I could see the emotion in my husband’s eyes that Sunday afternoon as the colour guy announced the lineup of players. His eyes were wide and he had a silly grin plastered across his face. Behind the nervous smile I knew he was as giddy as a child. Yet, as a man he was overcome by fond memories of playing the game he loves in this very place at a very different time.
My husband was asked to do a post-game interview with the local radio station, as it turns out he was the only former Bronco to play that afternoon against the Canadiens. Somehow he was able to put into words exactly what was written all over his face in those few precious moments right before the game.

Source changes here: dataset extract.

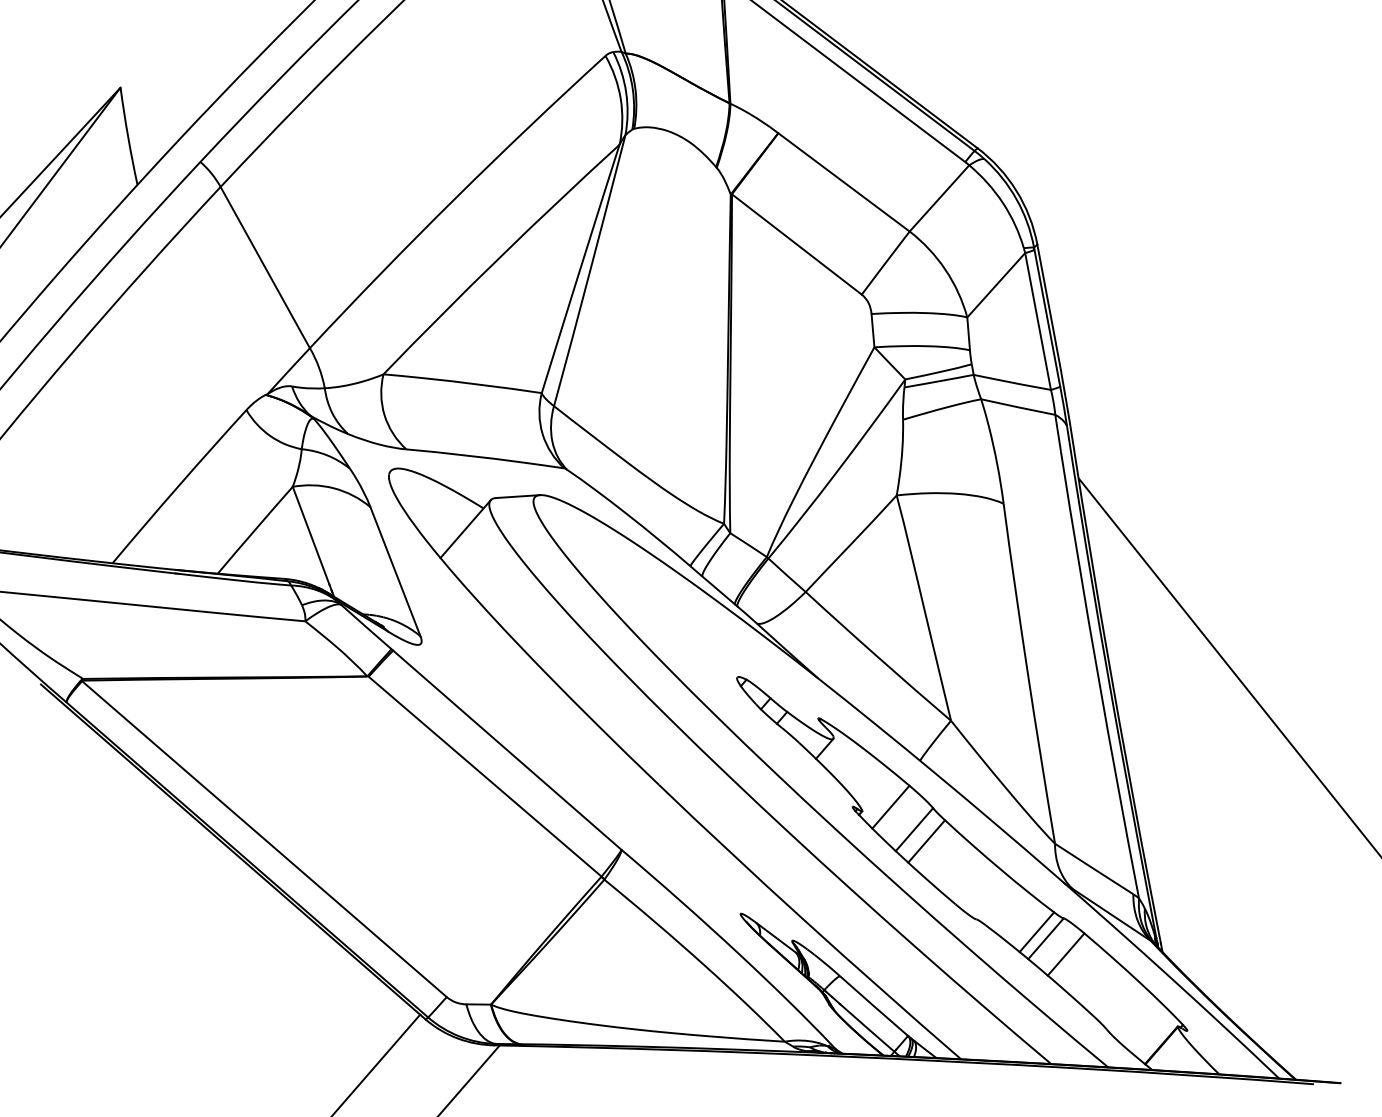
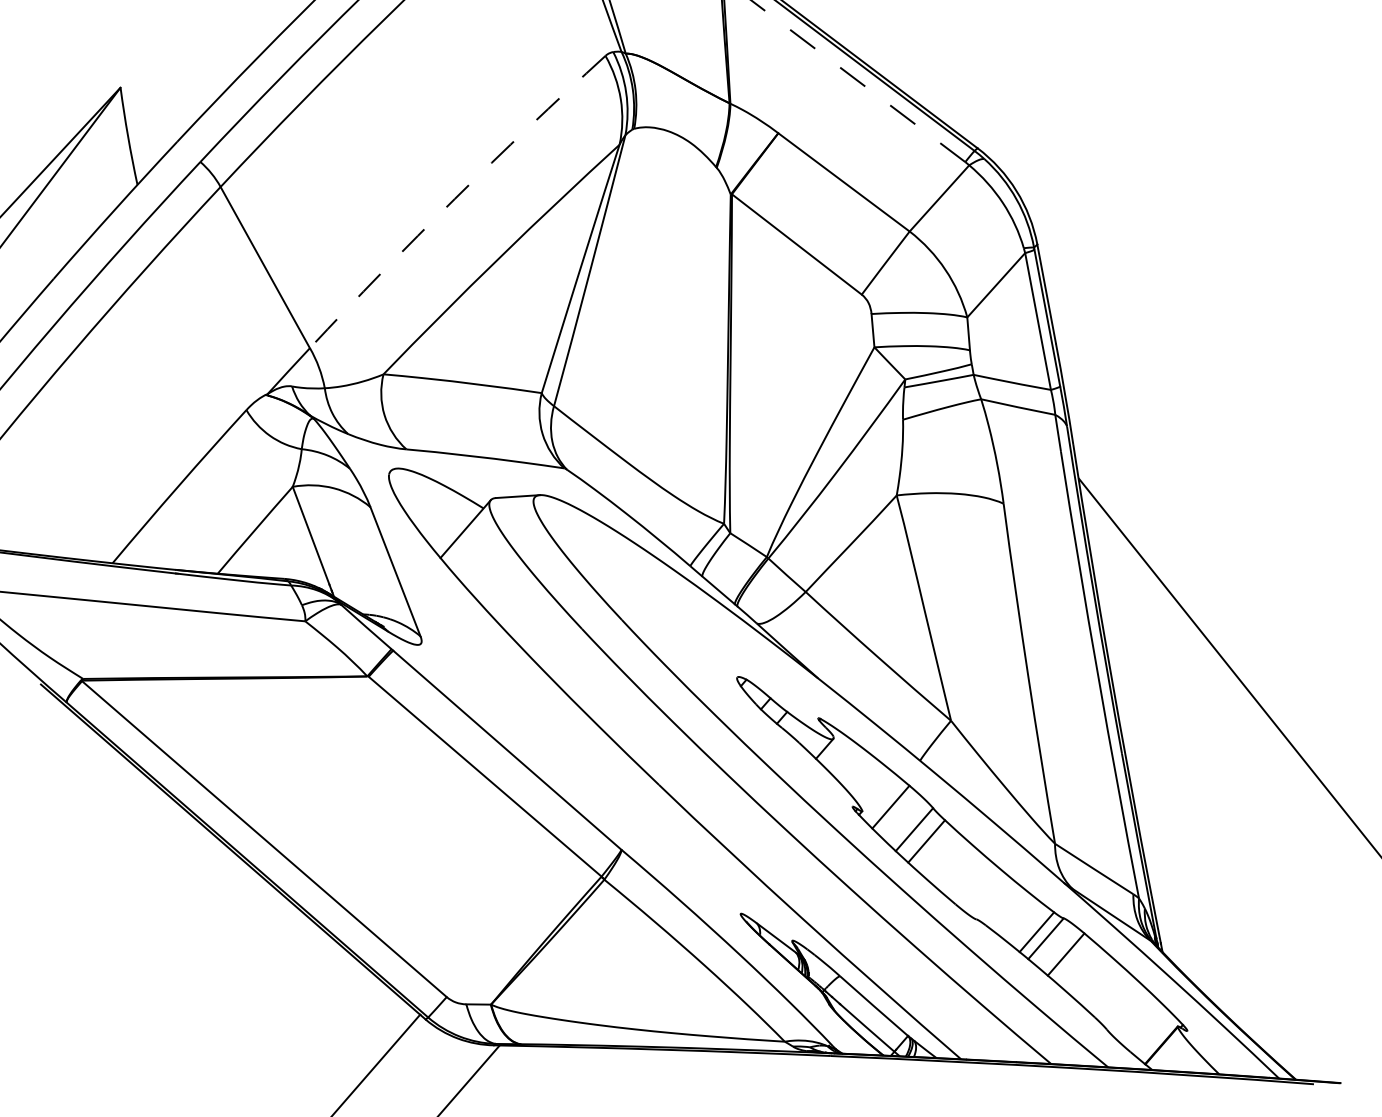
line at (857, 80): solid -> dashed
arc at (454, 199): solid -> dashed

He spoke about how important it was to him to bring his wife and kids there, to show us where he spent so much time as a teenager—and where he became a man. How talked about how great it was to be welcomed into the town when he first arrived at 17. He expressed how the skills he developed and the experiences he had while playing in the Saskatchewan Junior Hockey League prepared him for both college and life. And he said how much he appreciated the opportunity to come back and wear the Humboldt jersey once again.
He must have thanked the kids and I at least a dozen times on the drive back home, most of these expressions of appreciation took place before we even reached Saskatoon!
And it finally hit me: This is gratitude.